Satirische Postkarten von Gustave-Henri Jossot

VN / 16.04.2024 • 12:52 Uhr
Postkarte Gustave-Henri Jossot, 1904, Courtesy of Sammlung Richard Huter
Das KUB zeigt eine Postkartenserie des französischen Satirikers Gustave-Henri Jossot. Markus Tretter © Kunsthaus Bregenz

Serie des Karikaturisten Gustave-Henri Jossot zieht als Kommentar zu Günter Brus ins KUB.

Bregenz Ergänzend zur Ausstellung “Günter Brus” zeigt das Kunsthaus Bregenz eine Postkartenserie des französischen Satirikers Gustave-Henri Jossot (1866-1951). Die abgebildeten Karikaturen zeichnen ein schonungsloses Bild der französischen Gesellschaft um die Jahrhundertwende und sind ähnlich prägnant wie die Aktionen und Zeichnungen von Günter Brus. Die Serie ist eine Leihgabe aus österreichischem Privatbesitz und wird bis zum 20. Mai gezeigt.

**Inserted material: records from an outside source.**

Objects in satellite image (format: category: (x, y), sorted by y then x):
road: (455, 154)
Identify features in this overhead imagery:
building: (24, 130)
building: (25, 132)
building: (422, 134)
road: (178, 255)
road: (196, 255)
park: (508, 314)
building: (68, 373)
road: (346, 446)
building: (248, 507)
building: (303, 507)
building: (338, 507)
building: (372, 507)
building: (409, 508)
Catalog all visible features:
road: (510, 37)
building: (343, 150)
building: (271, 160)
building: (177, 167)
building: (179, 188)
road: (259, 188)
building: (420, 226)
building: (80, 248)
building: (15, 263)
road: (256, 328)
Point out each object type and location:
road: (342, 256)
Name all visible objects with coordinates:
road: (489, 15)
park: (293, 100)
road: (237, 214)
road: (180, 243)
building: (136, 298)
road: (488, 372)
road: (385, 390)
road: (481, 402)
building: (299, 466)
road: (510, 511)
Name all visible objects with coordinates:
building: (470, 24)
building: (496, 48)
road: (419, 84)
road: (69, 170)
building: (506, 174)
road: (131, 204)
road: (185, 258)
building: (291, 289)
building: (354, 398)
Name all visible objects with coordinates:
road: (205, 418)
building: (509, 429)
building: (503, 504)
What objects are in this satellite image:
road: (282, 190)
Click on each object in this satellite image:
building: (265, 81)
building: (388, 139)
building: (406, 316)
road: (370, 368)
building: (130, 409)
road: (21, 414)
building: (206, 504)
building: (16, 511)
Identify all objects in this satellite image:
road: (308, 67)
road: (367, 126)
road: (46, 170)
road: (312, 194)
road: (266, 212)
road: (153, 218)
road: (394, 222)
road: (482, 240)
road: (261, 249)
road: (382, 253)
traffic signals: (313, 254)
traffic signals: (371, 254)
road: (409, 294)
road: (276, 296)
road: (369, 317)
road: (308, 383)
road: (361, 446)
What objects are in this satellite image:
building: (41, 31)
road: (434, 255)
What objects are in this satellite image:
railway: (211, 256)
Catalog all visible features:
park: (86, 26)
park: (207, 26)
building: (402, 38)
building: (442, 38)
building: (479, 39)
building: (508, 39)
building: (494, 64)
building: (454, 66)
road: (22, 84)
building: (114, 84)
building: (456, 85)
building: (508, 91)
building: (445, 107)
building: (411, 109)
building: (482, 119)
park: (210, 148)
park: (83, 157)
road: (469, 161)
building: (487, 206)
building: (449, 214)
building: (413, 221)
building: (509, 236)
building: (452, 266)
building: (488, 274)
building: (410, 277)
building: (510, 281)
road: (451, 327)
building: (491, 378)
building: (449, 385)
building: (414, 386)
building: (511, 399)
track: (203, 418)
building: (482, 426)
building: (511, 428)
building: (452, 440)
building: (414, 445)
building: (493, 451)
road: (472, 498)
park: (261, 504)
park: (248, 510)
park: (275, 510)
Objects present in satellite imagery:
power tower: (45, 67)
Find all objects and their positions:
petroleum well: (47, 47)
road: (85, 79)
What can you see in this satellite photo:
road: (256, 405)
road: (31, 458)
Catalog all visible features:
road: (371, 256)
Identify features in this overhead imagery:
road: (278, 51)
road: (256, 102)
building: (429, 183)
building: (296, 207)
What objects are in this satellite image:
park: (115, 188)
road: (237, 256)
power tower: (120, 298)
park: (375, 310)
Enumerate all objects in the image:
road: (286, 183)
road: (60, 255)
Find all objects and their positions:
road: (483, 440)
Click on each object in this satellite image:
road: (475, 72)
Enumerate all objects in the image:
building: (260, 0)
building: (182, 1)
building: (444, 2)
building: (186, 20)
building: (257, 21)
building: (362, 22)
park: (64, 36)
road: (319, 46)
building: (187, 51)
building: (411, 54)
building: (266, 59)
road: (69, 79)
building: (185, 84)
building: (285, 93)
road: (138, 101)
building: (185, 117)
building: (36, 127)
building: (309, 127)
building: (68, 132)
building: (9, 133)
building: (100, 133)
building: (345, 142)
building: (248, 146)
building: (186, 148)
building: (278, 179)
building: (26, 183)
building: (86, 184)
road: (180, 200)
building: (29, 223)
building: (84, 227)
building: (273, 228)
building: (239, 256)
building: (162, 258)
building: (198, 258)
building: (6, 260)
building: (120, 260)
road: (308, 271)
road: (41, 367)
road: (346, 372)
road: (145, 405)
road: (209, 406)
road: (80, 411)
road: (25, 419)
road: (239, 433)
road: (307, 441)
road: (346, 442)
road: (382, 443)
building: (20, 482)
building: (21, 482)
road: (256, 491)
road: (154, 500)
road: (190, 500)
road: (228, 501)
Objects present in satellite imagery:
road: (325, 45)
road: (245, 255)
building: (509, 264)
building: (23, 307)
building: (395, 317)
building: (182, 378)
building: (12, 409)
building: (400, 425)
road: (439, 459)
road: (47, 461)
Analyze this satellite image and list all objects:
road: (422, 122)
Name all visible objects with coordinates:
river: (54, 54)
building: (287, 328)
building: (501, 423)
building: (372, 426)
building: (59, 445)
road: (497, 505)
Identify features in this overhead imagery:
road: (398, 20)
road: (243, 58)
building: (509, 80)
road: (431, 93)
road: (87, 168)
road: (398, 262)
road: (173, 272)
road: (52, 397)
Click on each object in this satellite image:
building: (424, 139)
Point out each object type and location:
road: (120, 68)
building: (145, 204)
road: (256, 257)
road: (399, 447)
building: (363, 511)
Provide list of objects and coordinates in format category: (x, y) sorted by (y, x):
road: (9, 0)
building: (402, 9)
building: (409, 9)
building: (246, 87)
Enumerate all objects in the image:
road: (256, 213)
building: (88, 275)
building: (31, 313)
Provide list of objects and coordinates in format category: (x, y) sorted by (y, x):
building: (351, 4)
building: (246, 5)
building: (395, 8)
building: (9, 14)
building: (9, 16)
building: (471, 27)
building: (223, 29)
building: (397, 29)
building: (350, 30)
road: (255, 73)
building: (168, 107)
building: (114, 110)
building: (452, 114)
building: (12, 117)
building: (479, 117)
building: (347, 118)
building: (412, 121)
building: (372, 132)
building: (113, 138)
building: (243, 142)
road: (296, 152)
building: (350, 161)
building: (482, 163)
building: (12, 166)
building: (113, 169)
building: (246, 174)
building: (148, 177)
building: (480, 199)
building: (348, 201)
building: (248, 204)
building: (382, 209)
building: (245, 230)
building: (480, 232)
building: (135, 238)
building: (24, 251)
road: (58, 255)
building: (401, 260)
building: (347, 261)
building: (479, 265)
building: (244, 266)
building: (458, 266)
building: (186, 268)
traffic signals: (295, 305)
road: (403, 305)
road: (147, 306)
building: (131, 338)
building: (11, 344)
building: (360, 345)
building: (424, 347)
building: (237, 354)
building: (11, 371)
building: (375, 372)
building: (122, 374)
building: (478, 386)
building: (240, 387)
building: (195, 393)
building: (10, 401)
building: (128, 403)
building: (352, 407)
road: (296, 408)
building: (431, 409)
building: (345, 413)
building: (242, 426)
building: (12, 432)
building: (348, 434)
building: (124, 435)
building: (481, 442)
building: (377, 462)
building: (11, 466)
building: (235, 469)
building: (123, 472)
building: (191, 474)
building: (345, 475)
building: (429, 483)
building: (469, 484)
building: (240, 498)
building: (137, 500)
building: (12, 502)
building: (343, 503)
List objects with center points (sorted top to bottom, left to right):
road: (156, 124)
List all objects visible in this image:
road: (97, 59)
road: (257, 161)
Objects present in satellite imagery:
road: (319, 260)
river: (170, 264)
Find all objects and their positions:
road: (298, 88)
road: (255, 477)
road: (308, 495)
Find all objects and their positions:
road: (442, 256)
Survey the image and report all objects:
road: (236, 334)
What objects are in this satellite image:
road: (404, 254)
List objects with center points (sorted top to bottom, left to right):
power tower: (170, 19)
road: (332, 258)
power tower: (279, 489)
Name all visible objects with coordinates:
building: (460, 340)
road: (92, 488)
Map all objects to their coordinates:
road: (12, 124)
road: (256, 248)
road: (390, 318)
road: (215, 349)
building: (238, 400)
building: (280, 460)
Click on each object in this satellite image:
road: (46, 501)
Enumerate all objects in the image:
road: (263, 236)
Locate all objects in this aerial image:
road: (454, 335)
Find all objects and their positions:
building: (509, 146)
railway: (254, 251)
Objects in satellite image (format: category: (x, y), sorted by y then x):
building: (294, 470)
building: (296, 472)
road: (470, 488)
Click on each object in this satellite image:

Postkarte Gustave-Henri Jossot, 1904, Courtesy of Sammlung Richard Huter
Die Postkartenserie erschien erstmals 1902 als Bildstrecke in der Zeitschrift „L’Assiette au Beurre“ Markus Tretter © Kunsthaus Bregenz

Ein Mann schlägt einen etwa vierjährigen Jungen, in einem anderen Bild versohlt ein Kindermädchen einem Säugling den Hintern. Ein Arzt hält mit blutigen Händen ein Neugeborenes hoch, während die Hebamme mit der Geburtszange assistiert. Das Baby habe sich geweigert, auf die Welt zu kommen, heißt es in der Bildunterschrift. Gustave-Henri Jossot schildert diese Szenen mit klaren Konturen und reinen, flächig gesetzten Farben im grafischen Stil des Cloisonismus, der von der modernen Malerei seiner Zeit beeinflusst ist.

Henri Gustave Jossot
Gustave-Henri Jossot wikipedia

Obwohl die künstlerische Ausführung der Postkarten von hoher Qualität ist, entspricht ihr Inhalt nicht dem gehobenen bürgerlichen Geschmack – er könnte schockierender kaum sein. Jossot greift Kirche, Staat und Armee an und zeichnet ein schonungsloses Bild der französischen Gesellschaft: Häusliche und staatliche Gewalt, Kolonialismus, Rassismus, Pädophilie und eine korrupte Justiz werden in seinen Illustrationen mit eindrücklichen Bildfindungen kritisiert.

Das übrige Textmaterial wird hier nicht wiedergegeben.